Would you copy all lines in the data that contain the word "water"?
-- Source information follows --
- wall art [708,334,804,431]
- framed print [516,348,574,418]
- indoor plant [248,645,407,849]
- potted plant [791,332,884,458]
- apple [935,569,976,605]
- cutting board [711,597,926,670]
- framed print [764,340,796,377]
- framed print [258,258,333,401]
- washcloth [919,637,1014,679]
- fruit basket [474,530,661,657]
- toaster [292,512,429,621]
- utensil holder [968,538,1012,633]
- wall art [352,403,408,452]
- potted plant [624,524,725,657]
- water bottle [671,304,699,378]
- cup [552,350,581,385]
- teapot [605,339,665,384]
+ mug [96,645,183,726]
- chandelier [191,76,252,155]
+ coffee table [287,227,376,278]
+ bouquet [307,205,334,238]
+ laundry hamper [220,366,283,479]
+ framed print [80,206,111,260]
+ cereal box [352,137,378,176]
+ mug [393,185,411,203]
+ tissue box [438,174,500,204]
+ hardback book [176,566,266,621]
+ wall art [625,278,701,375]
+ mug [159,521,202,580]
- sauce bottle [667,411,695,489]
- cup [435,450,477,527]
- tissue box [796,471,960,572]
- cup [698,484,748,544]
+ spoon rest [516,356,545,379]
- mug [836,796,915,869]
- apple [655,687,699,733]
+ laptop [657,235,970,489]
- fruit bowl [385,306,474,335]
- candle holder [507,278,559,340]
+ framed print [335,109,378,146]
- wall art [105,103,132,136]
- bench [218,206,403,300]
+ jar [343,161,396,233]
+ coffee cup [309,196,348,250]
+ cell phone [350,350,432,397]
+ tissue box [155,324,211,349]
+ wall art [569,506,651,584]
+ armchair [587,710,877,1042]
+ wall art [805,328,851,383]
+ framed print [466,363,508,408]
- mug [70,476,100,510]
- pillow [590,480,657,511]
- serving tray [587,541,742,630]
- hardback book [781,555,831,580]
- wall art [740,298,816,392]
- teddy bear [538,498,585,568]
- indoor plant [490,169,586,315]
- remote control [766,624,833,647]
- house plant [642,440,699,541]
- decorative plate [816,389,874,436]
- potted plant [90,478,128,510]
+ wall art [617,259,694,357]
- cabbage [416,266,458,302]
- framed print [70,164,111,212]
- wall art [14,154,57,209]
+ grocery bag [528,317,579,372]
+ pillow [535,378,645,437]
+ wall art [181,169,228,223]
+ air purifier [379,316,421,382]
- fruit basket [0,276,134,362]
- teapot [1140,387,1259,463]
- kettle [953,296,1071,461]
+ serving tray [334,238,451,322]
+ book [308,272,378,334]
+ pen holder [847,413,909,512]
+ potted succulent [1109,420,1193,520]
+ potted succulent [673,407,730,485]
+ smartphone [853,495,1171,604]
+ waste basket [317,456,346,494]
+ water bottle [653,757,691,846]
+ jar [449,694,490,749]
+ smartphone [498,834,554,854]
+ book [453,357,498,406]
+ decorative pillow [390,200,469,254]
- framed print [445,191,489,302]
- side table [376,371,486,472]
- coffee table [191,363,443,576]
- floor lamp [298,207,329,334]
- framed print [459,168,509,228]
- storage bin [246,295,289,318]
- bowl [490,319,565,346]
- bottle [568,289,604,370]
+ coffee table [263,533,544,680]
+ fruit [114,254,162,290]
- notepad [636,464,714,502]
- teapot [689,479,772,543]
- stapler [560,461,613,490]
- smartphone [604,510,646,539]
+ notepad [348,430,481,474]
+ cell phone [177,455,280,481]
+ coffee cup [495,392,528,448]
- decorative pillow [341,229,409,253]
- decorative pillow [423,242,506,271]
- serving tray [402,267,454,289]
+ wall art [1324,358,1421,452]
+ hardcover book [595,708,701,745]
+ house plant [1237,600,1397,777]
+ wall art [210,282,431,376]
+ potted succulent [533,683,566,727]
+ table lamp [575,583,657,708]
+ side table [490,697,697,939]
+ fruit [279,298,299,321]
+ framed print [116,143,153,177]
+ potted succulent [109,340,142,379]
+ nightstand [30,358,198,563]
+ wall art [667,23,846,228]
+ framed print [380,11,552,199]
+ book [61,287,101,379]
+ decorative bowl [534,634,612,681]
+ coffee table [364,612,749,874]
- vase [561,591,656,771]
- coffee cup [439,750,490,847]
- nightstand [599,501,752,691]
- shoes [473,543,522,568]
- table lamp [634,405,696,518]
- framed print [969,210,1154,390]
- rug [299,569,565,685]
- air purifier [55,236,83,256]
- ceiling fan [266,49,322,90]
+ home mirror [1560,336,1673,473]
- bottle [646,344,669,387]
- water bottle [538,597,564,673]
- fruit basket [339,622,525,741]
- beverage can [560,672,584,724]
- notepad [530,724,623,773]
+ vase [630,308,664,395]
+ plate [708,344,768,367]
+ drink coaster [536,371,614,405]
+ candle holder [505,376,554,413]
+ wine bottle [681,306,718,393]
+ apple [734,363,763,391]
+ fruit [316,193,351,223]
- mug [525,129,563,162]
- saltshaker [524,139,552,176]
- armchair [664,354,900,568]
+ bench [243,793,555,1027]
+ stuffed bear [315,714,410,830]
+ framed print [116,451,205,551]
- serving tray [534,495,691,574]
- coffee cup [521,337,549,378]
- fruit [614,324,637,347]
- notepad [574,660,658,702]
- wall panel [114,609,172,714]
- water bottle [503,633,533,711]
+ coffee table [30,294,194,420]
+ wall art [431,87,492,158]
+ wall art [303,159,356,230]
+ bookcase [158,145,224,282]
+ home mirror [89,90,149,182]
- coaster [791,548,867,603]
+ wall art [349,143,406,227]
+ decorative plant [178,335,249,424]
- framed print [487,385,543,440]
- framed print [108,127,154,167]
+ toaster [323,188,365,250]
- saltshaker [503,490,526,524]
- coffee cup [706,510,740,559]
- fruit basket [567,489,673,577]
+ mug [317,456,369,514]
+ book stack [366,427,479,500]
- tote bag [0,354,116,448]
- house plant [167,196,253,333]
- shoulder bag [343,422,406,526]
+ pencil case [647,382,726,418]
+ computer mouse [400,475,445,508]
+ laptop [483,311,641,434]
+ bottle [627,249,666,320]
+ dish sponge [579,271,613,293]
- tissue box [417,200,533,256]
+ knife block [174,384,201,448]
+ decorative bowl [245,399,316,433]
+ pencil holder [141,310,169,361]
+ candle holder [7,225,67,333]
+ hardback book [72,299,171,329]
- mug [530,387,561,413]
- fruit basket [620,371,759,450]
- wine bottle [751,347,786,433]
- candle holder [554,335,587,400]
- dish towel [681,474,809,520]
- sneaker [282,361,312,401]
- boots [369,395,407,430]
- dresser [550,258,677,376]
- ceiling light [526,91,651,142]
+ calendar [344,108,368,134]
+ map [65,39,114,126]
-- Source information concluded --
Task result:
- water bottle [671,304,699,378]
+ water bottle [653,757,691,846]
- water bottle [538,597,564,673]
- water bottle [503,633,533,711]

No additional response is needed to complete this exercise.